Another major finding of this study was that a small subset of all-relevant radiomics features selected by Boruta exhibited an equivalent performance compared to that of all the extracted features, although the classification performance using the selected optimal feature subset outperformed that using the candidate feature set in a previous report [19]. Feature selection is an important and necessary step, as it makes the model simpler and easier to interpret. When acquiring enormous amount of data (“high-dimensional”), there is an exponentially increasing risk of sparsity and loss of efficacy of traditional clustering algorithms. Feature selection addresses this issue and enhances generalization by reducing overfitting. The central premise when using a feature selection technique is that the data contains some features that are either redundant or irrelevant, and can thus be removed without incurring much loss of information [25]. Our finding suggested that radiomics data contained redundant or irrelevant features and that feature selection should be performed in building radiomics models.

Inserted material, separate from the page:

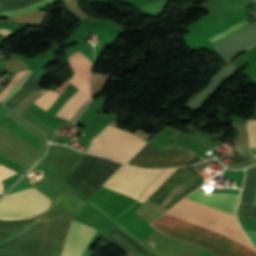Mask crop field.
<instances>
[{"mask_svg":"<svg viewBox=\"0 0 256 256\" xmlns=\"http://www.w3.org/2000/svg\"><path fill=\"white\" fill-rule=\"evenodd\" d=\"M166 214L219 233L253 251L236 216L184 198ZM164 214L151 225L166 235L199 245L218 256H256V253L206 229Z\"/></svg>","mask_w":256,"mask_h":256,"instance_id":"obj_1","label":"crop field"},{"mask_svg":"<svg viewBox=\"0 0 256 256\" xmlns=\"http://www.w3.org/2000/svg\"><path fill=\"white\" fill-rule=\"evenodd\" d=\"M117 129L108 125L92 138L87 152L109 156L128 163L146 142Z\"/></svg>","mask_w":256,"mask_h":256,"instance_id":"obj_2","label":"crop field"},{"mask_svg":"<svg viewBox=\"0 0 256 256\" xmlns=\"http://www.w3.org/2000/svg\"><path fill=\"white\" fill-rule=\"evenodd\" d=\"M120 166L121 164L109 159L87 154L76 170L103 185ZM78 171H75L66 182L91 197L102 185Z\"/></svg>","mask_w":256,"mask_h":256,"instance_id":"obj_3","label":"crop field"},{"mask_svg":"<svg viewBox=\"0 0 256 256\" xmlns=\"http://www.w3.org/2000/svg\"><path fill=\"white\" fill-rule=\"evenodd\" d=\"M49 199L36 188H28L0 198V219L30 218L49 207Z\"/></svg>","mask_w":256,"mask_h":256,"instance_id":"obj_4","label":"crop field"},{"mask_svg":"<svg viewBox=\"0 0 256 256\" xmlns=\"http://www.w3.org/2000/svg\"><path fill=\"white\" fill-rule=\"evenodd\" d=\"M203 182L193 166L180 168L150 198L167 210Z\"/></svg>","mask_w":256,"mask_h":256,"instance_id":"obj_5","label":"crop field"},{"mask_svg":"<svg viewBox=\"0 0 256 256\" xmlns=\"http://www.w3.org/2000/svg\"><path fill=\"white\" fill-rule=\"evenodd\" d=\"M161 171L163 170H142L122 165L103 187L117 190L137 199L149 182Z\"/></svg>","mask_w":256,"mask_h":256,"instance_id":"obj_6","label":"crop field"},{"mask_svg":"<svg viewBox=\"0 0 256 256\" xmlns=\"http://www.w3.org/2000/svg\"><path fill=\"white\" fill-rule=\"evenodd\" d=\"M70 221H45L34 256H60Z\"/></svg>","mask_w":256,"mask_h":256,"instance_id":"obj_7","label":"crop field"},{"mask_svg":"<svg viewBox=\"0 0 256 256\" xmlns=\"http://www.w3.org/2000/svg\"><path fill=\"white\" fill-rule=\"evenodd\" d=\"M68 61L73 72L88 82L93 63L90 62L80 51L69 55ZM88 99L89 97L79 90L67 101L57 116L70 120L80 106L85 104Z\"/></svg>","mask_w":256,"mask_h":256,"instance_id":"obj_8","label":"crop field"},{"mask_svg":"<svg viewBox=\"0 0 256 256\" xmlns=\"http://www.w3.org/2000/svg\"><path fill=\"white\" fill-rule=\"evenodd\" d=\"M195 155L192 153H169L146 145L130 162L140 167H173L184 165Z\"/></svg>","mask_w":256,"mask_h":256,"instance_id":"obj_9","label":"crop field"},{"mask_svg":"<svg viewBox=\"0 0 256 256\" xmlns=\"http://www.w3.org/2000/svg\"><path fill=\"white\" fill-rule=\"evenodd\" d=\"M42 223H37L19 236L0 244V256H33Z\"/></svg>","mask_w":256,"mask_h":256,"instance_id":"obj_10","label":"crop field"},{"mask_svg":"<svg viewBox=\"0 0 256 256\" xmlns=\"http://www.w3.org/2000/svg\"><path fill=\"white\" fill-rule=\"evenodd\" d=\"M96 229L72 221L61 256H82Z\"/></svg>","mask_w":256,"mask_h":256,"instance_id":"obj_11","label":"crop field"},{"mask_svg":"<svg viewBox=\"0 0 256 256\" xmlns=\"http://www.w3.org/2000/svg\"><path fill=\"white\" fill-rule=\"evenodd\" d=\"M86 203L70 191H62L52 201L50 210L42 215L43 220L67 218L72 219Z\"/></svg>","mask_w":256,"mask_h":256,"instance_id":"obj_12","label":"crop field"},{"mask_svg":"<svg viewBox=\"0 0 256 256\" xmlns=\"http://www.w3.org/2000/svg\"><path fill=\"white\" fill-rule=\"evenodd\" d=\"M238 195L239 194L205 193L198 189L186 198L235 214Z\"/></svg>","mask_w":256,"mask_h":256,"instance_id":"obj_13","label":"crop field"},{"mask_svg":"<svg viewBox=\"0 0 256 256\" xmlns=\"http://www.w3.org/2000/svg\"><path fill=\"white\" fill-rule=\"evenodd\" d=\"M114 245L122 250L128 256H147L149 255L129 238L123 235L117 229L105 235Z\"/></svg>","mask_w":256,"mask_h":256,"instance_id":"obj_14","label":"crop field"},{"mask_svg":"<svg viewBox=\"0 0 256 256\" xmlns=\"http://www.w3.org/2000/svg\"><path fill=\"white\" fill-rule=\"evenodd\" d=\"M39 221H41L39 217H35L28 221H20V222H2V221H0V230L19 234L23 230H25L27 227H29L30 225L35 224Z\"/></svg>","mask_w":256,"mask_h":256,"instance_id":"obj_15","label":"crop field"},{"mask_svg":"<svg viewBox=\"0 0 256 256\" xmlns=\"http://www.w3.org/2000/svg\"><path fill=\"white\" fill-rule=\"evenodd\" d=\"M175 169H167L159 175L152 183H150L145 190V192L140 196L138 201L145 202L148 197L176 170Z\"/></svg>","mask_w":256,"mask_h":256,"instance_id":"obj_16","label":"crop field"},{"mask_svg":"<svg viewBox=\"0 0 256 256\" xmlns=\"http://www.w3.org/2000/svg\"><path fill=\"white\" fill-rule=\"evenodd\" d=\"M57 0H43L33 6H30V7H27V8H24V9H21L19 11H15V12H2L0 14L6 16V17H9V16H14V15H21V14H25V13H29V12H33V11H37V10H40L44 7H46L47 5L55 2Z\"/></svg>","mask_w":256,"mask_h":256,"instance_id":"obj_17","label":"crop field"},{"mask_svg":"<svg viewBox=\"0 0 256 256\" xmlns=\"http://www.w3.org/2000/svg\"><path fill=\"white\" fill-rule=\"evenodd\" d=\"M58 93L47 90L42 96H40L34 103L39 105L44 110H47L58 97Z\"/></svg>","mask_w":256,"mask_h":256,"instance_id":"obj_18","label":"crop field"},{"mask_svg":"<svg viewBox=\"0 0 256 256\" xmlns=\"http://www.w3.org/2000/svg\"><path fill=\"white\" fill-rule=\"evenodd\" d=\"M247 24H249V23L244 19V20L238 22L237 24L231 26L230 28H228V29H226V30L208 38V39L210 40L211 43H213V42H215V41H217V40L235 32L237 30H239L240 28L244 27Z\"/></svg>","mask_w":256,"mask_h":256,"instance_id":"obj_19","label":"crop field"},{"mask_svg":"<svg viewBox=\"0 0 256 256\" xmlns=\"http://www.w3.org/2000/svg\"><path fill=\"white\" fill-rule=\"evenodd\" d=\"M30 74H31V71L28 70L24 74V76L15 84V86L5 95V97L0 102L5 104L15 94V92L22 86V84L28 79Z\"/></svg>","mask_w":256,"mask_h":256,"instance_id":"obj_20","label":"crop field"},{"mask_svg":"<svg viewBox=\"0 0 256 256\" xmlns=\"http://www.w3.org/2000/svg\"><path fill=\"white\" fill-rule=\"evenodd\" d=\"M247 126L250 133V148H256V120H249Z\"/></svg>","mask_w":256,"mask_h":256,"instance_id":"obj_21","label":"crop field"},{"mask_svg":"<svg viewBox=\"0 0 256 256\" xmlns=\"http://www.w3.org/2000/svg\"><path fill=\"white\" fill-rule=\"evenodd\" d=\"M24 72L25 71L17 72L15 77L8 83V85L5 88V90L0 94V100L9 91V89L16 83V81L23 75Z\"/></svg>","mask_w":256,"mask_h":256,"instance_id":"obj_22","label":"crop field"},{"mask_svg":"<svg viewBox=\"0 0 256 256\" xmlns=\"http://www.w3.org/2000/svg\"><path fill=\"white\" fill-rule=\"evenodd\" d=\"M16 173L15 171L0 164V180Z\"/></svg>","mask_w":256,"mask_h":256,"instance_id":"obj_23","label":"crop field"},{"mask_svg":"<svg viewBox=\"0 0 256 256\" xmlns=\"http://www.w3.org/2000/svg\"><path fill=\"white\" fill-rule=\"evenodd\" d=\"M13 34H14L13 32H11L7 29H4V28L0 29V36L3 37V38H6V37L11 36Z\"/></svg>","mask_w":256,"mask_h":256,"instance_id":"obj_24","label":"crop field"},{"mask_svg":"<svg viewBox=\"0 0 256 256\" xmlns=\"http://www.w3.org/2000/svg\"><path fill=\"white\" fill-rule=\"evenodd\" d=\"M250 152L252 153V154H256V149H250ZM255 157H256V155H254Z\"/></svg>","mask_w":256,"mask_h":256,"instance_id":"obj_25","label":"crop field"},{"mask_svg":"<svg viewBox=\"0 0 256 256\" xmlns=\"http://www.w3.org/2000/svg\"><path fill=\"white\" fill-rule=\"evenodd\" d=\"M253 205H256V194H255V199H254Z\"/></svg>","mask_w":256,"mask_h":256,"instance_id":"obj_26","label":"crop field"},{"mask_svg":"<svg viewBox=\"0 0 256 256\" xmlns=\"http://www.w3.org/2000/svg\"><path fill=\"white\" fill-rule=\"evenodd\" d=\"M1 7V6H0Z\"/></svg>","mask_w":256,"mask_h":256,"instance_id":"obj_27","label":"crop field"}]
</instances>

Our study had several limitations. For cases with multiple tumors, we only documented the one with the highest stage for radiologic-pathologic correlation analyses. Although each tumor was respectively analyzed in previous report [9], our method was closer to clinical practice. Incorrect manual segmentation, because either of the small volume of the lesions or of the limited visibility of the images, may lead to poor repeatability of feature extraction. So some ineligible cases were excluded. Moreover, external validation for the radiomics model was not performed. In the future, multicenter validation with a larger sample size is needed to acquire high-level evidences.

In conclusion, a radiomics model from DWI was more sensitive and accurate than TUR and could help for discriminating muscle-invasive bladder cancer in clinical practice. Multicenter, prospective studies are needed to confirm our results.